The complaint, summarized in a breathless open letter to the university’s president, was filed by Scott Rose, a New York City–based novelist and freelance writer. Rose does not allege serious ethical misconduct, such as plagiarism or falsifying data. Rather, the letter’s only concrete allegation that Regnerus violated an official policy is a contention that Regnerus used “misinformation in an attempt to hurt others.”

But does the university even have a policy against that? The link Rose provides as evidence refers readers to Chapter 11 of the university rulebook, which does forbid “providing false or misleading information in an effort to injure another student academically or financially” — but contains no injunction against offensive empirical results, and at any rate pertains to students’ work rather than professors’ research. Further, it is hard to see how such a rule — with “misinformation” defined to include the presentation of debatable social-science findings and “hurt others” defined to include assertions that certain parenting configurations produce certain results — could be consistent with academic freedom.

When I pressed him on this point via e-mail, Rose asked whether the university had specifically told me that their student handbook doesn’t apply to professors. (Nope.)

The rest of the letter points out some legitimate problems with the study, including the ones mentioned above. But it fails to produce any evidence of actual ethical misconduct.

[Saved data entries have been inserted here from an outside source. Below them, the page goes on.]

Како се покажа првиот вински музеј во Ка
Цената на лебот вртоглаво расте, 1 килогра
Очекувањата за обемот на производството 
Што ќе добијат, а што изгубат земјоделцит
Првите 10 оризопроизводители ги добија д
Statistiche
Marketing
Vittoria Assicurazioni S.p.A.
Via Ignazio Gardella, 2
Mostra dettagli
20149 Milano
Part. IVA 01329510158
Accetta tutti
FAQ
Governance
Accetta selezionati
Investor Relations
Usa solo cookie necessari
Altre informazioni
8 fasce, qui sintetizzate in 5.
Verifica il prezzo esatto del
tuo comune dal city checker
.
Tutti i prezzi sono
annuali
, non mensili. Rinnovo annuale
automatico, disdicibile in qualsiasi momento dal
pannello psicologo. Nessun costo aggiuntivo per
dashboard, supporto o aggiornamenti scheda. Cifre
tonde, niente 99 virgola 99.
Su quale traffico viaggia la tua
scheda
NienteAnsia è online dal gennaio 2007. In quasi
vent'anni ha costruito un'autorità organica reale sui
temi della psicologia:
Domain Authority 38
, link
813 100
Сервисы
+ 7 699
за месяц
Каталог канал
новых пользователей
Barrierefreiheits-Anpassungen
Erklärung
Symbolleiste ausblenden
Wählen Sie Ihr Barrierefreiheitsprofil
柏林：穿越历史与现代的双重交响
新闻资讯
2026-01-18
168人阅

For example, Rose makes much of the fact that the research was funded by conservative groups. Surely this is one thing to bear in mind when evaluating the study. But it is not at all uncommon or unethical for political organizations to fund research. And if Rose thinks gay parenting should not be studied with financial support from interested parties, perhaps he would like to file complaints against researchers who’ve accepted money from the Gay and Lesbian Medical Association, the Lesbian Health Fund, the Gill Foundation, and the Horizons Foundation as well.